SHEIKH HAMAD BIN KHALIFA AL-THANI, Émir de l’état du Qatar, a commencé par rappeler que le Moyen-Orient était une région du monde sous très haute tension.  La question de la Palestine attend une solution juste depuis des décennies; la situation reste précaire en Somalie, en Afghanistan et en Iraq; et la crise nucléaire iranienne exige un dénouement pacifique.  Il a souligné l’importance de rechercher une solution au travers de moyens pacifiques et diplomatiques et d’un dialogue direct fructueux entre les États-Unis et la République islamique d’Iran.  Stabiliser le Moyen-Orient et le golfe Persique est une tâche difficile qui ne pourra être atteinte qu’en renonçant à l’usage de la force, en faisant de ces régions une zone exempte d’armes de destruction massive et en réglant les litiges bilatéraux et les conflits régionaux sur la base du droit international, de la Charte et des résolutions des Nations Unies, a-t-il ajouté.  Pour l’Émir du Qatar, la persistance d’Israël à violer le droit international humanitaire a été démontrée dans l’« acte de piraterie » perpétré contre des activistes pacifiques qui tentaient de briser le « siège injuste et inhumain » imposé aux Palestiniens de Gaza.  Il a rappelé que la seule paix acceptable, durable et garantie est celle qui garantit les droits du peuple palestinien, en particulier l’établissement de leur État avec pour capitale Jérusalem.

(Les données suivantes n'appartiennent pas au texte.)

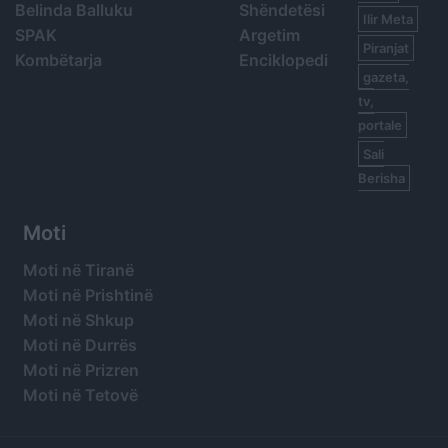
Belinda Balluku
Shëndetësi
Ilir Meta
SPAK
Argetim
Piranjat
Kombëtarja
Enciklopedi
gazeta,
tv,
portale
Sali
Berisha
Moti
Moti në Tiranë
Moti në Prishtinë
Moti në Shkup
Moti në Durrës
Moti në Prizren
Moti në Tetovë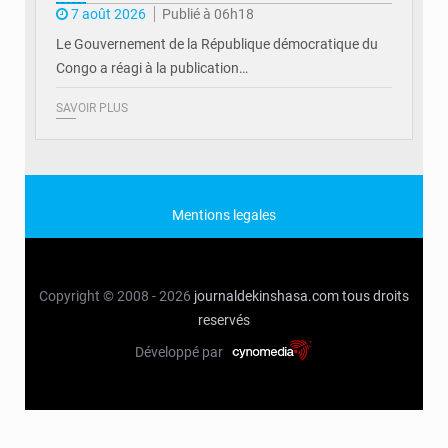
7 août 2026
Publié à 06h18
Le Gouvernement de la République démocratique du
Congo a réagi à la publication…
SAVOIR PLUS
Mentions legales
Copyright © 2008 - 2026
journaldekinshasa.com
tous droits
reservés
Développé par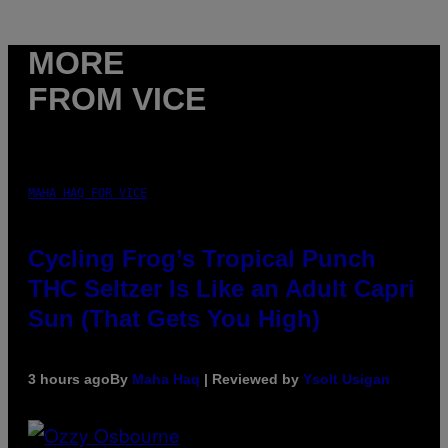
MORE
FROM VICE
MAHA HAQ FOR VICE
Cycling Frog’s Tropical Punch
THC Seltzer Is Like an Adult Capri
Sun (That Gets You High)
3 hours ago
By
Maha Haq
| Reviewed by
Ysolt Usigan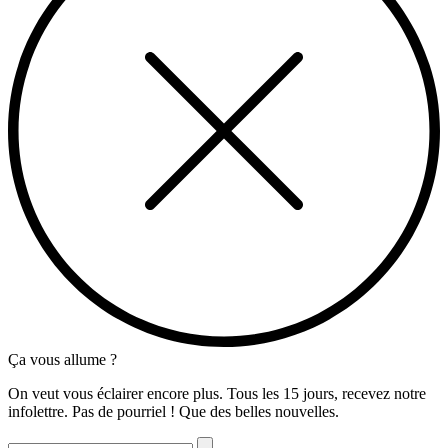
Ça vous allume ?
On veut vous éclairer encore plus. Tous les 15 jours, recevez notre
infolettre. Pas de pourriel ! Que des belles nouvelles.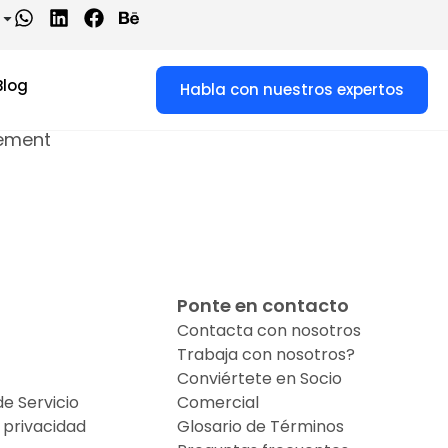
Blog
Habla con nuestros expertos
rement
Ponte en contacto
Contacta con nosotros
Trabaja con nosotros?
Conviértete en Socio
e Servicio
Comercial
e privacidad
Glosario de Términos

Évoquant ensuite la question du terrorisme, M. Al-Thani a indiqué que, tout en reconnaissant l’existence de certaines pratiques relevant du terrorisme, il n’était pas d’accord avec l’idée selon laquelle le terrorisme découle de la religion musulmane: « Il s’agit d’une injustice historique réfutée par les événements récents », a-t-il dit.  Ainsi, au XXe siècle, des actions violentes ont eu lieu aux États-Unis, en Europe et en Asie et personne n’a dit que le terrorisme était américain, européen ou asiatique.  Cette violence était plutôt attribuée à des causes politiques, économiques, sociales et même idéologiques, a-t-il expliqué.  « Mais ce que nous avons vu et enduré au début du XXIe siècle et qui a été désigné sous le nom de ˝ guerre contre la terreur ˝ n’avait rien à voir avec les relations internationales et nous a plongés dans une guerre sans limites, ni finalité, ni logique, ni justification morale ou juridique », a estimé l’Émir.  Même si l’Administration américaine actuelle a cessé d’utiliser le terme de « guerre contre la terreur », des initiatives plus claires et audacieuses se font toujours attendre.  Le terrorisme, a poursuivi l’Émir du Qatar, ne devrait pas être combattu par des guerres.  Ce qu’il faut craindre par-dessus tout, c’est que la guerre contre la terreur se transforme en transactions commerciales, en contrats financiers et en armées de mercenaires se livrant à des assassinats sans égard pour le droit international, a-t-il estimé.  Le Qatar, pour sa part, s’efforce de promouvoir le dialogue pour résoudre les conflits, a assuré l’Émir, citant les exemples du Liban, du Yémen ou du Soudan.